1980, après la dictacture de Franco, l'Espagne se cherche une nouvelle identité, encore fragilisée par l'époque douloureuse franquiste. Société affaiblie cherchant à se reconstruire, corrompue, entre cartel de drogue, police du coin, et multiples freins, c'est dans ce contexte que deux enquêteurs méneront l'enquête où des jeunes filles, rêveuses et amoureuses seront les proies d'un serial killer.
Cette intrigue, qui finalement ne récèle rien de bien original, est une réussite par sa maîtrise de la construction, de son rythme, de multiples détails et pistes et offre un scénario dense et solide, propre à nous ballader, (et à nous perdre parfois...) un peu comme ces plans, très photographiques, vus du ciel sur les marécages et autres routes qui peuvent rappeler la complexité du cerveau humain et par là la complexité de leur enquête. Ses couleurs crues et sa musique lancinante nous transportant aisément dans ce microcosme silencieux, marécages, désert, servis d'une touche poétique et fantastique, de séquences sur la nature pour un arrêt sur image, ou encore de cette médium improbable, qui contribuent, comme ces trés beaux plans aériens, à ralentir le rythme particulièrement soutenu.
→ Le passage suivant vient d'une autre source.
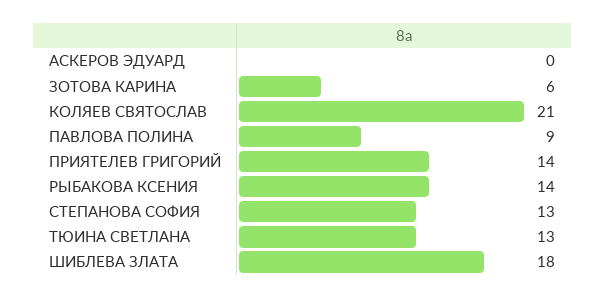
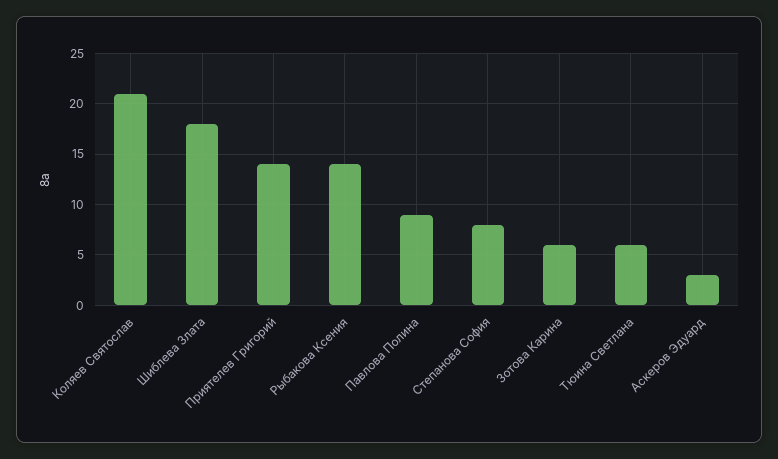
АСКЕРОВ ЭДУАРД: 0 -> 3
СТЕПАНОВА СОФИЯ: 13 -> 8
ТЮИНА СВЕТЛАНА: 13 -> 6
La beauté de ces images permet d'amener une belle opposition avec des couleurs bien plus sombres une fois redescendu "sur terre" et dans la réalité. La paranoïa due à la dictacture se révèle par des décors froids et photos de dictateurs rajoutant à cet entre-deux.
Il est facile de faire le rapport entre les deux policiers, qui incarneront les deux visages, celui du passé et celui du présent de cette Espagne bancale. Javier Gutiérrez et Raúl Arévalo, sont parfaits, sans que ce binôme ne se dirige dans la voie de l'amitié et n'ira jamais au-delà de leur relation purement fonctionnelle. Ce détail apporte une meilleure crédibilté de ce que peut être réellement les rapports de deux enquêteurs, bien contrastés, pas franchement enclins à se congratuler l'un l'autre, et n'amènent pas non plus à une franche empathie, rajoutant à un certain réalisme. La personnalité duale de Juan, parfois inquiétante, renforce le flou dans lequel ils naviguent, entre silences et vieux drames non élucidés. L'acteur apporte une grande subtilité dans son jeu, que l'on oscille entre la sympathie et le rejet.
On retrouve, par le biais des séances photos des jeunes filles, un rapport au voyeurisme que mettait en scène Alejandro Aménabar, autre metteur en scène espagnol, en 1996 avec "Tesis", drame bien plus gauque et malsain, qu'ici, une belle luminosité et de grands espaces éloignent du cadre et de l'ambiance de "Tesis". Ils se rejoignent pourtant dans ces mises en scène franches et directes, évitant tout effet accessoire ou romancé. Comme le font aussi très bien les coréens quand il s'agit de disséquer leur société. Une scène de grévistes est là pour rappeler les difficultés socio-économiques dans lesquelles se trouvent les travailleurs de ce petit bout de terre.
Le désert lors d'une petite course à pied ou celle en voiture, à l'aveugle, toute en tension, sont superbement filmés, pour le peu d'action que réserve ce polar et un duel final tout en suspense.
Les femmes quant à elles, sont les victimes que ce soit par ces jeunes filles assassinées que par la mère de celles-ci, sous l'autorité de son mari et qui pourtant sera un atout important à l'enquête, n'en finit pas de croiser le passé de ce pays avec son présent, où les femmes chercheront à s'émanciper.
Un beau final, par le regard de Pedro sur Juan, qui finit d'abandonner le lourd passé pour tenter d'avancer (?).
Alberto Rodriguez, nous transporte hors du temps avec réussite et démontre le talent du cinéma étranger.